Cannes 2023 – A Good Mix

Cannes is – maybe more than any other festival – where art and commerce meet. Nothing proves this more than this year’s lineup of in and out of competition films, unveiled this morning by the festival’s director Thierry Fremaux and incoming president Iris Knobloch.

No doubt it will be a strong festival with more film heavyweights than in recent history with Scorsese, Koreeda, Haynes, Glazer, Loach, Anderson (Wes, that is), Kaurismäki, Moretti and Wenders among the directors premiering their newest works. Add six first-time filmmakers AND six female directors, a strong global contingent from Africa and Asia as well as Iran, Mongolia and Senegal, and you get the perfect mix.

Ken Loach will show The Old Oak, about the tensions between locals and Syrian refugees in a small mining village in the North-East of England. Jonathan Glazer, the British director in competition who made a name for himself with Sexy Beast but has not made a film after 2013’s Under the Skin, has tackled an adaptation of Martin Amis’s The Zone of Interest, about a Nazi officer who falls in love with the wife of the commander of the Auschwitz concentration camp. The film features an international cast with Germany’s Sandra Hüller playing the wife.

 

Todd Haynes re-teamed with his favorite leading lady Julianne Moore in his May December.

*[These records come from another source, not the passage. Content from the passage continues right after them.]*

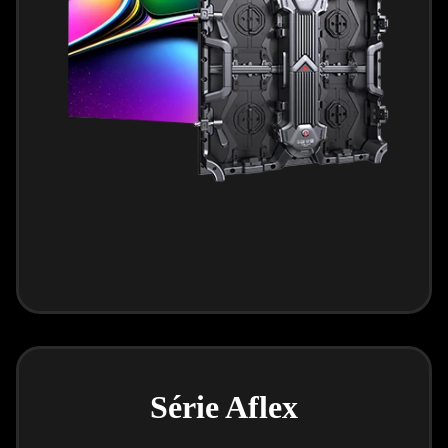
Série Aflex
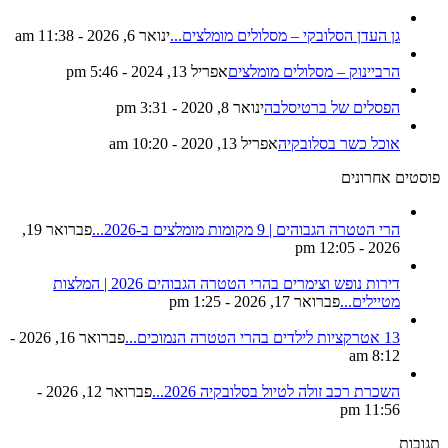
גן העדן הסלובקי – מסלולים מומלצים...
ינואר 6, 2026 - 11:38 am
הרביינוק – מסלולים מומלצים
אפריל 13, 2024 - 5:46 pm
הפסלים של ברטיסלבה
ינואר 8, 2020 - 3:31 pm
אוכל כשר בסלובקיה
אפריל 13, 2020 - 10:20 am
פוסטים אחרונים
הרי הטטרה הגבוהים | 9 מקומות מומלצים ב-2026...
פברואר 19,
2026 - 12:05 pm
דירות נופש וצימרים בהרי הטטרה הגבוהים 2026 | המלצות
מטיילים...
פברואר 17, 2026 - 1:25 pm
13 אטרקציות לילדים בהרי הטטרה הנמוכים...
פברואר 16, 2026 -
8:12 am
השכרת רכב זולה לטיול בסלובקיה 2026...
פברואר 12, 2026 -
11:56 pm
תגובות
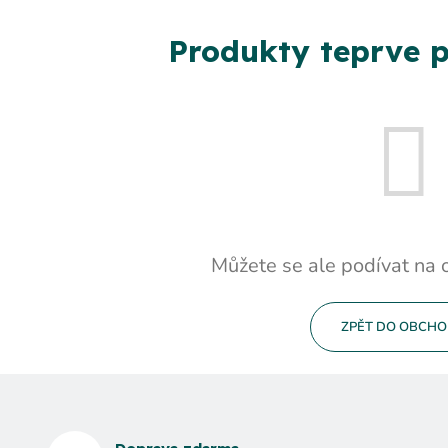
Produkty teprve p
Můžete se ale podívat na o
ZPĚT DO OBCH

Moore plays a woman married to a much younger man and the couple is being interviewed by an actress (Natalie Portman) about their relationship.

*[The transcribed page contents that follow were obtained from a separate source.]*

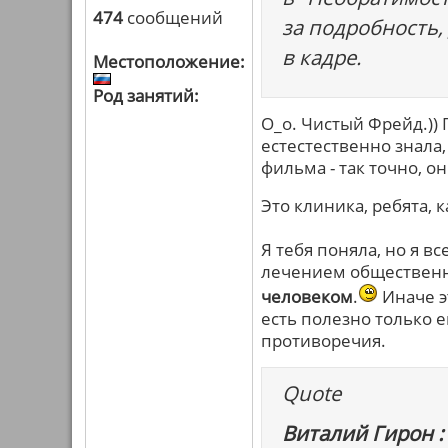
474
сообщений
за подробность, 
в кадре.
Местоположение:
Род занятий:
О_о. Чистый Фрейд.)) П
естестественно знала, 
фильма - так точно, он
Это клиника, ребята, к
Я тебя поняла, но я в
лечением обществен
человеком
.
Иначе э
есть полезно только 
противоречия.
Quote
Виталий Гирон :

In Asteroid City, Wes Anderson adds Margot Robbie and Scarlett Johansson to his usual cast of characters in this sci-fi story playing out at a junior cadet convention in 1950s’ America. Tom Hanks, Tilda Swinton, Jason Schwartzman, Bryan Cranston, Edward Norton, Jeffrey Wright, Adrien Brody, Liev Schreiber, Steve Carell, Matt Dillon, Willem Dafoe, Jeff Goldblum and Hong Chau add star power to the ensemble cast.

 

Also vying for the coveted Palme d’Or are Hirokazu Kore-eda (Monster), Nuri Bilge Ceylan (About Dry Grasses), Aki Kaurismäki (Fallen Leaves), Nanni Moretti (Il Sol dell’Avvenire), Tran Anh Hung (La Passion De Dodin Bouffant), Marco Bellocchio (Rapito), Karim Ainouz (Firebrand), Wim Wenders (Perfect Days) and Wang Bing (Jeunesse).

Some might say, it is high time, but programmers have finally broken their record by choosing six (out of 19) competition films from female directors, including France’s Catherine Breillat (L’Eté Dernier) and Justine Triet (Anatomie d’Une Chute), Italy’s Alice Rohrwacher (La Chimera), Austria’s Jessica Hausner (Club Zero), Tunisia’s Kaouther Ben Hania (Four Daughters) and Senegal’s Ramata-Toulaye Sy (Banel et Adama).

And then there are the out-of-competition films that will take the coveted blockbuster spot; following in the footsteps of last year’s Top Gun: Maverick, Indiana Jones and the Dial of Destiny, number five in the franchise for Harrison Ford with Phoebe Waller-Bridge and Mads Mikkelsen co-starring, will have its world premiere on the Croisette. Equally anticipated is Martin Scorsese’s Killers of the Flower Moon, a crime drama about the Oklahoma murders in the Osage Nation that happened in the 1920s. Expect all the stars from Leonardo DiCaprio to Robert De Niro, Lily Gladstone, Brendan Fraser and John Lithgow to pose on the red carpet, along with the cast of Pedro Almodóvar’s second English language film Strange Way of Life, a western about a reunion between two hit men, played by Ethan Hawke and Pedro Pascal.

Are there glaring omissions? Yes. Expectations ran high that Roman Polanski’s and Woody Allen’s newest works would be included, but the controversies around them might have led to their dismissal. The festival also decided against choosing any Russian films.

The opening night film is one with a decidedly French subject: Jeanne du Barry, directed by and starring Maïwenn in the title role opposite Johnny Depp as Louis XV. Last year’s Palme d’Or winner Ruben Östlund (for Triangle of Sadness) will head the jury. The 76th edition runs May 16-27.